- TEXT BLOCK -
# Young Brit Seeking Carpentry Work In Alberta



## bogullie21 (Aug 10, 2012)

I complete a NVQ Level 2 in Carpentry/Joinery in March, just wondering if anyone knows of British builders/carpenters working in Alberta. I'd love to move there, just need to have a job offer or info. Thanks


----------



## Auld Yin (Mar 10, 2009)

bogullie21 said:


> I complete a NVQ Level 2 in Carpentry/Joinery in March, just wondering if anyone knows of British builders/carpenters working in Alberta. I'd love to move there, just need to have a job offer or info. Thanks


I hate to tell you that NVQ qualifications carry little to no weight here. Experience as a tradesman is what you'll need.


----------



## thilld (Aug 10, 2012)

*Alberta work*

The job market in Alberta (and Saskatchewan - look up Estevan, SK for example) is very hot. Skilled trades are ESPECIALLY in demand, and carpenters are certainly among them.

- GIVEN DATA -
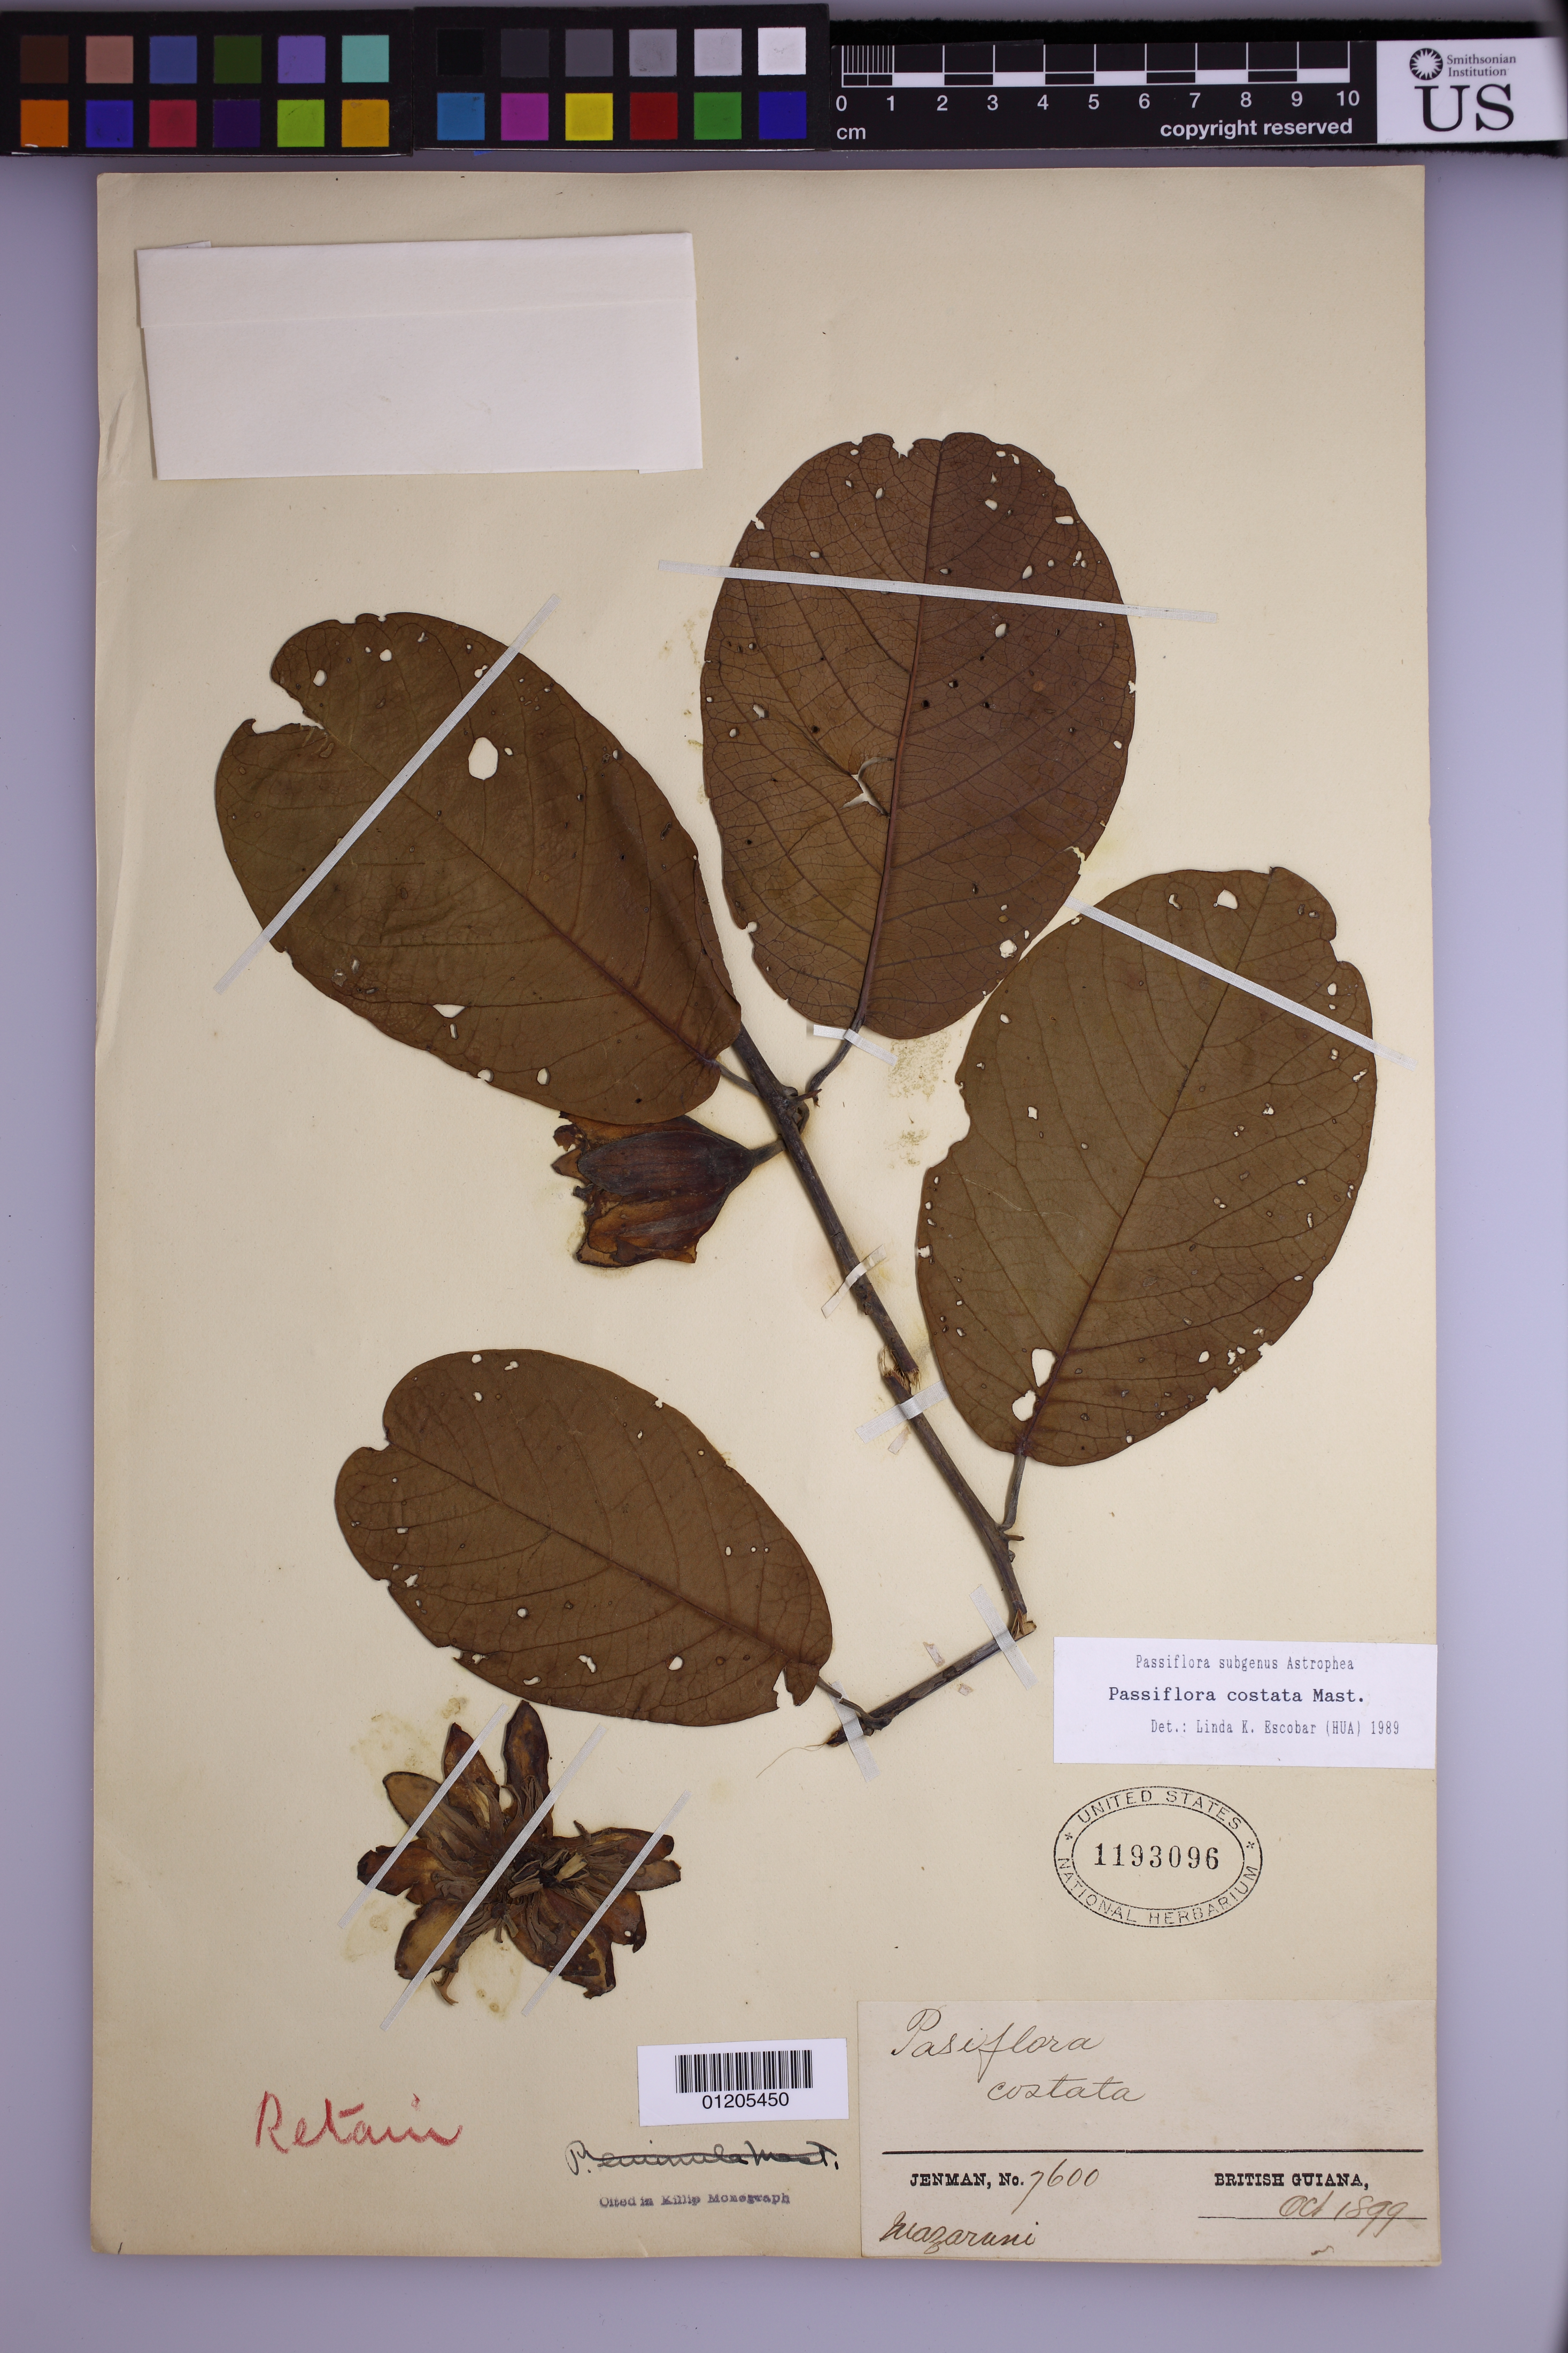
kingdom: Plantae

- DIRECTIONS -
Reproduce the forum thread about carpentry work in Alberta between "I hate to tell" and "thilld (Aug 10, 2012)", inclusive.

- SOLUTION -
I hate to tell you that NVQ qualifications carry little to no weight here. Experience as a tradesman is what you'll need.


----------



## thilld (Aug 10, 2012)